Lastly, with a new administration, there are challenges and opportunities associated with that change for our industry, and we need to make our political voice heard more strongly than ever before with a clarity of purpose
In your opinion, what factors will play into how well AEM can address some of these challenges and take advantage of available opportunities?
Reed: We pivoted within AEM and realigned our goals to reflect the impact of the COVID-19 pandemic and our focus to assist members and the equipment manufacturing industry, and I think we delivered exceptional value. Going forward, that will continue to be important. We’re in a different world, and we need to be careful about how we utilize our assets and our resources as we work toward a bright future for our industry. We must continue to be nimble.
What piece of advice would you give to the incoming chair – Steve Berglund of Trimble – as he ascends to the role for 2021?
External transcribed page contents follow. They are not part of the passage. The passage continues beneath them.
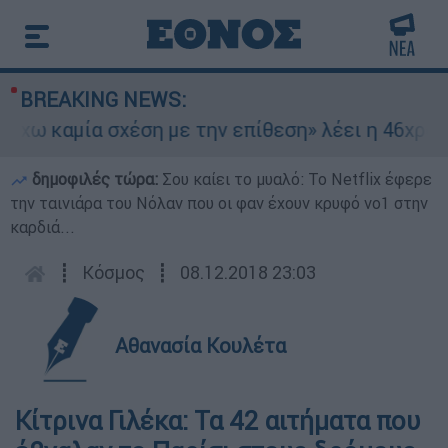
BREAKING NEWS:
 καμία σχέση με την επίθεση» λέει η 46χρονη - 
δημοφιλές τώρα:
Σου καίει το μυαλό: Το Netflix έφερε
την ταινιάρα του Νόλαν που οι φαν έχουν κρυφό νο1 στην
καρδιά...
┋
Κόσμος
┋
08.12.2018 23:03
Αθανασία Κουλέτα
Κίτρινα Γιλέκα: Τα 42 αιτήματα που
Reed: Everything for 2021 hinges on COVID-19, and that’s a challenge for Steve as AEM continues to try and push forward with new initiatives. I would tell him zero in and focus on one or two issues that he wants to make his mark on, and leave everything else alone. The ship steers itself pretty well.
The year will pass so quickly for Steve, and it really comes down to driving value for our members and protecting them from challenges and uncertainty associated with some of the things we’ve seen from the pandemic and in the political landscape.